Medical care for the poor in New Orleans before Katrina meant traveling to Tulane Avenue and often waiting for hours in the receiving rooms of Charity Hospital. It had been that way a long time. At least 80 years. Entire generations were born, treated and died within that hulking Art Deco shell.
But that model had fundamental problems, one of the greatest being a physical limit on access to health care, said Michael Griffin, president and CEO of the Daughters of Charity, which runs a network of health clinics around New Orleans.
“If you were low-income and you didn’t have coverage, and so you may have (while traveling to Charity) on St. Claude, passed doctors’ offices, 10 different doctors’ offices, getting downtown because those doctors’ offices didn’t take you because you didn’t have insurance,” he said. “You weren’t on Medicare. You couldn’t qualify for Medicaid, and then you end up spending half the day in the ER waiting to be seen because the federal law says everyone should have access to the emergency room.”
Katrina hit on a Monday. Levees and canal walls failed. The city flooded. Charity was deemed irredeemable and closed for good.
As New Orleans rebuilt in fits and starts, so did its health care system. To fill the chasm in care created by Charity’s demise, clinics, urgent care centers, private practices and other hospitals tried to pick up the slack. In 2007, Congress approved a $100 million “primary care access stabilization grant” meant to shore up the fragmented medical field for the next three years.

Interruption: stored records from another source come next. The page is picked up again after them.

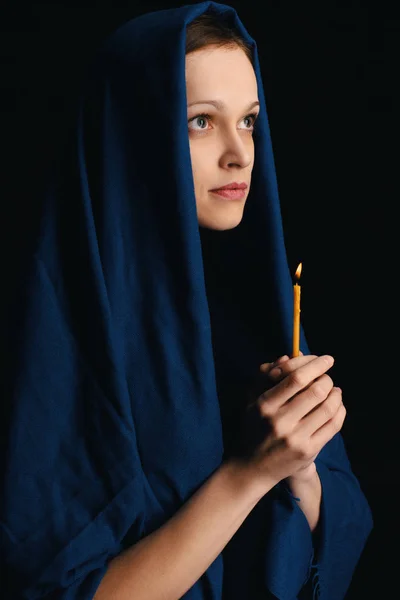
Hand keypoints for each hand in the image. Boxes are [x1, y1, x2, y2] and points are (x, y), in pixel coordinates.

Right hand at [237, 354, 345, 489]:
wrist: (253, 467)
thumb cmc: (254, 427)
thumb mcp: (252, 399)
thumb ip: (266, 376)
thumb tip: (288, 357)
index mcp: (265, 404)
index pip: (296, 378)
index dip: (316, 365)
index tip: (326, 359)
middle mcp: (280, 421)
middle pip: (316, 391)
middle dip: (327, 378)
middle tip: (327, 376)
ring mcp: (296, 438)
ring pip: (328, 408)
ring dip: (336, 393)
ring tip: (334, 389)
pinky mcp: (308, 451)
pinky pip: (333, 426)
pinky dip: (340, 410)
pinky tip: (337, 404)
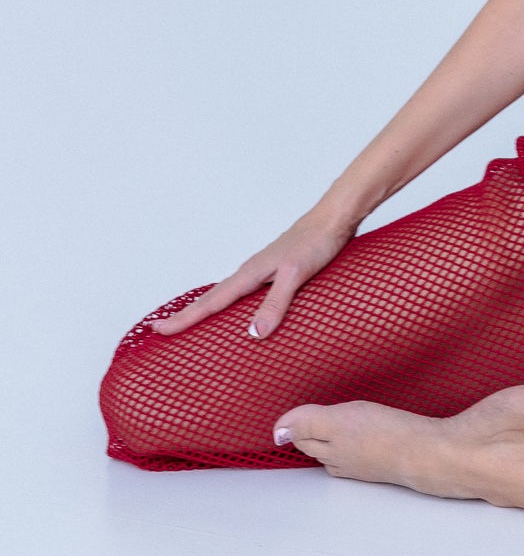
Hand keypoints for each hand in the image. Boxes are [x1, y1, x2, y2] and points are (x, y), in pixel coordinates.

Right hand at [150, 212, 354, 339]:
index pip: (210, 302)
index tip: (159, 329)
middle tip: (163, 330)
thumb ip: (276, 303)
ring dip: (207, 310)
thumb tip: (253, 334)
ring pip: (226, 296)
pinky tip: (238, 313)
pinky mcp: (275, 273)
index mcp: (249, 274)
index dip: (185, 318)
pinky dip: (231, 305)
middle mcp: (250, 272)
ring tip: (191, 325)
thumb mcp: (296, 275)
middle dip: (187, 316)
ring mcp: (262, 272)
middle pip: (212, 299)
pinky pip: (244, 294)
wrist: (333, 220)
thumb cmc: (316, 244)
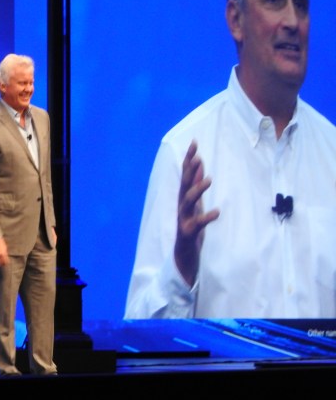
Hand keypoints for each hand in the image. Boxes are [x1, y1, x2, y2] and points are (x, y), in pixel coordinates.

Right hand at [174, 140, 219, 285]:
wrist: (184, 257)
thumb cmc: (191, 228)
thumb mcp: (196, 204)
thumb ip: (196, 186)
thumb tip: (200, 166)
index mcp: (184, 198)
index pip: (185, 174)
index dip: (189, 159)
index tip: (195, 143)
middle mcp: (182, 206)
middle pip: (184, 184)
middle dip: (190, 170)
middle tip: (197, 157)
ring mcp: (183, 219)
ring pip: (187, 202)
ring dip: (196, 190)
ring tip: (209, 180)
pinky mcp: (188, 233)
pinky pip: (197, 224)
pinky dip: (206, 218)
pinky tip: (217, 212)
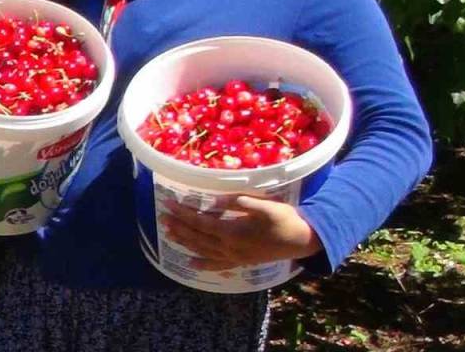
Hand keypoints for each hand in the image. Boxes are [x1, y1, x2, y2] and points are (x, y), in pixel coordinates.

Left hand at [159, 195, 322, 270]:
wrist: (303, 241)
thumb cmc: (285, 219)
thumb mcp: (266, 205)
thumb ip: (241, 202)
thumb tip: (216, 201)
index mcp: (233, 232)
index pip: (201, 222)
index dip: (183, 213)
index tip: (168, 204)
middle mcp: (230, 248)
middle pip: (198, 237)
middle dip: (179, 226)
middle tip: (162, 217)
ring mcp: (235, 257)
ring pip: (203, 250)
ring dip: (185, 242)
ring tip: (169, 234)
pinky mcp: (242, 262)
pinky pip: (218, 265)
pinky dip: (203, 264)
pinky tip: (191, 264)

That first grant also gave a subtle first thrust to shifting New Orleans’ patients away from using hospitals as a last resort and toward using clinics and primary care instead to prevent debilitating and chronic diseases.
As that stabilization grant ran its course, Louisiana health policy advocates — Griffin included — testified on Capitol Hill in 2010 for its continuance. Out of those discussions with Congress came the GNOCHC.

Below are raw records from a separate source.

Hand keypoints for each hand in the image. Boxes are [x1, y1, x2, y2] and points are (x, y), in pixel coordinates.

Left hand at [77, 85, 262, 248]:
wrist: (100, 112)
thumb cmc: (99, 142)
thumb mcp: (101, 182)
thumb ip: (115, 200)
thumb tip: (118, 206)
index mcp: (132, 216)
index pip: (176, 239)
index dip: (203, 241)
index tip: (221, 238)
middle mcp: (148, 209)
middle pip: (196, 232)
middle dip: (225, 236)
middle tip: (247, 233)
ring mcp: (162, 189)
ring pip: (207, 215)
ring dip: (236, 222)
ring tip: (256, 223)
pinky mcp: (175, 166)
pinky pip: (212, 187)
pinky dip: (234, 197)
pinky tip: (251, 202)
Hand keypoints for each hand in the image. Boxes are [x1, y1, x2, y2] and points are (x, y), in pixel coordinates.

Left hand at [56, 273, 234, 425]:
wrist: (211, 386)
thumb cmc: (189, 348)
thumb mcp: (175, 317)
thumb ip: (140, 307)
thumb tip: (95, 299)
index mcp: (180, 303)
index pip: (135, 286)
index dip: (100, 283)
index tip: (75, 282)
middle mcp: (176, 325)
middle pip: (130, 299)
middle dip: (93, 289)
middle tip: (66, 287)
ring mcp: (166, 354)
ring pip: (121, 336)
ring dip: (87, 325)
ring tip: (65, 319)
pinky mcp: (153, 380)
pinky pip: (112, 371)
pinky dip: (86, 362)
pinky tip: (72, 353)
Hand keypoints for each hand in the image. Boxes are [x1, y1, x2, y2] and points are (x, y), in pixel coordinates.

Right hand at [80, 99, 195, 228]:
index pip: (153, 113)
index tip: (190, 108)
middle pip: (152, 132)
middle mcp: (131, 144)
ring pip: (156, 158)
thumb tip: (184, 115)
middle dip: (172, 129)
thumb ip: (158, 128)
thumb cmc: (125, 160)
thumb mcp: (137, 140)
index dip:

It was a cooperative effort. McStravick said that “instead of working against one another for grant money and to keep our specialists,” the advocates decided to work together for what became a shared pot of money that provided continuing resources.

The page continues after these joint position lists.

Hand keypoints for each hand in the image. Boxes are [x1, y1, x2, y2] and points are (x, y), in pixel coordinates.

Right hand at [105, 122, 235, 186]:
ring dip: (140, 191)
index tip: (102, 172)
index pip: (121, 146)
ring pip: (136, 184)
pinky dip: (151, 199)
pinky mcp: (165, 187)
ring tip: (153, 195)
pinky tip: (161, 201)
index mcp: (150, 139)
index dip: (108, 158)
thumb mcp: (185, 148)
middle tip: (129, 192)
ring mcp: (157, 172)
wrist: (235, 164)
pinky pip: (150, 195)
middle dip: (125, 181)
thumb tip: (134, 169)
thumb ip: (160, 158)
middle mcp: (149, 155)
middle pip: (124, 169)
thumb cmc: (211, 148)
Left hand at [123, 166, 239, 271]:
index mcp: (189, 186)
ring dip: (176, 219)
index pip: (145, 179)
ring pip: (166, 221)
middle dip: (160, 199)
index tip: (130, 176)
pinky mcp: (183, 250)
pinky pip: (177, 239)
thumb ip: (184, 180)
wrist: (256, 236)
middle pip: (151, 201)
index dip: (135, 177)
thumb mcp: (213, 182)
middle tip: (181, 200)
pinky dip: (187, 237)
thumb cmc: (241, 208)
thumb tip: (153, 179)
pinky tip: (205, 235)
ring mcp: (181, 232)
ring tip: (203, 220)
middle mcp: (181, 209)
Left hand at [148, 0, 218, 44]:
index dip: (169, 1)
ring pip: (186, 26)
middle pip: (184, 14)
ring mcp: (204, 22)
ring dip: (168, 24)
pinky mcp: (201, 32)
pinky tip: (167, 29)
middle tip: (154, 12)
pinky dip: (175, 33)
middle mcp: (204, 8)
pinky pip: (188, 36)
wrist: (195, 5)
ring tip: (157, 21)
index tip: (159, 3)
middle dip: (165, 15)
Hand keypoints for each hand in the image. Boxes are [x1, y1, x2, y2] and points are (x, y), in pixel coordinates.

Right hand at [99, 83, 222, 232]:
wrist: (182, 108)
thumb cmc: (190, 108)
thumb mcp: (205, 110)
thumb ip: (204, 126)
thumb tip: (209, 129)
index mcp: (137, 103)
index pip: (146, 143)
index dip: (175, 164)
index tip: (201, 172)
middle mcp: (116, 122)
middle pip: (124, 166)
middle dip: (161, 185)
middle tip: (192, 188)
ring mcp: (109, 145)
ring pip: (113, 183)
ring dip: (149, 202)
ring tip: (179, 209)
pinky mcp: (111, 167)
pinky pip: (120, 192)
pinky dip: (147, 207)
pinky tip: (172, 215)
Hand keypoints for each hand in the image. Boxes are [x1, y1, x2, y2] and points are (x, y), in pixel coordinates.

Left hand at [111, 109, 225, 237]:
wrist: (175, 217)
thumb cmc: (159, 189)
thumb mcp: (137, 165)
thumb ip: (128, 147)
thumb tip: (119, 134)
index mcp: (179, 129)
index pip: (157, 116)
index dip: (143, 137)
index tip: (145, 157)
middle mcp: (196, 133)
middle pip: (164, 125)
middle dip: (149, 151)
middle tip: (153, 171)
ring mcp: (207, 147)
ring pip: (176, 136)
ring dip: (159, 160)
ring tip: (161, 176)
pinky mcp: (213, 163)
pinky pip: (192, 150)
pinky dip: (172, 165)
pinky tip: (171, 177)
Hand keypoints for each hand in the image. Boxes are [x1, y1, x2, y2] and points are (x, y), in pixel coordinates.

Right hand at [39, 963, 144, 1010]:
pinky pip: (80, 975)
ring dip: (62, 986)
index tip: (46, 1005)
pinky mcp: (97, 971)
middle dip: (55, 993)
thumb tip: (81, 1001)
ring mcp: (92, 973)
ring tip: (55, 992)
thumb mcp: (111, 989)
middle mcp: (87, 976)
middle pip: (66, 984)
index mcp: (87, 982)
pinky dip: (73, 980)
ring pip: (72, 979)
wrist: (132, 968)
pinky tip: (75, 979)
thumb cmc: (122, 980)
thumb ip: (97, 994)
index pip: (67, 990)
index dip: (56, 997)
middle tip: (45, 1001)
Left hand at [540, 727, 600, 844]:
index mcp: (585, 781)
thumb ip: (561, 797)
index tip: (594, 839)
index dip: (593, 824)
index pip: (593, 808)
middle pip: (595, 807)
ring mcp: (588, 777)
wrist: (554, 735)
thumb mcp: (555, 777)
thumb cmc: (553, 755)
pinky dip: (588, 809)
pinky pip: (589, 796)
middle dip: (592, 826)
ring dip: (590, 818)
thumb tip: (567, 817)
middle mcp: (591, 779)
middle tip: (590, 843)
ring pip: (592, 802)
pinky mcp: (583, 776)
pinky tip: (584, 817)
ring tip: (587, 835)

GNOCHC covers access to primary care providers, some specialty care and lab work, but it came up short by not covering hospitalization, screenings and medications, among other large-ticket medical items and procedures.
But there were challenges from the start. Federal officials sought to save money by not paying for crucial aspects of health care coverage such as hospitalizations, screenings for chronic illnesses and medications. That meant that even if patients were found to be suffering from a chronic illness in the ER, there was no money to pay for the medications that made them feel better.
“It wasn’t going to cover everything because the money just was not there,” Griffin said. “It was up to the providers that participated on how to get pharmacy (access) to the patient population because that wasn’t a covered service. Because it was very expensive.”
The Medicaid expansion will close many of those gaps when it begins July 1. But that still means recipients will have to navigate the bureaucracy. Clinics such as those run by Daughters of Charity will have Medicaid specialists embedded in their ranks. The state Department of Health and Hospitals plans to put more in hospital emergency rooms.
Medicaid expansion will also not provide an all-access path to health care. Because it is run by managed care plans rather than a fee-for-service model, health care providers and insurance companies are likely to butt heads over what treatments are acceptable to cover.
GNOCHC beneficiaries will be automatically enrolled in Medicaid, but only if they have a working address. The state has been sending out letters that require a response from a patient to avoid being scrubbed from the rolls.
That worries advocates who work with homeless population in Louisiana and New Orleans in particular.
“People who are homeless are among our most vulnerable citizens and statistically have a greater need for medical and psychiatric services,” said Gwynne Mashon, an attorney with Southeast Louisiana Legal Services, which provides free legal assistance to the poor. “We would hate to see them left behind during Medicaid expansion.”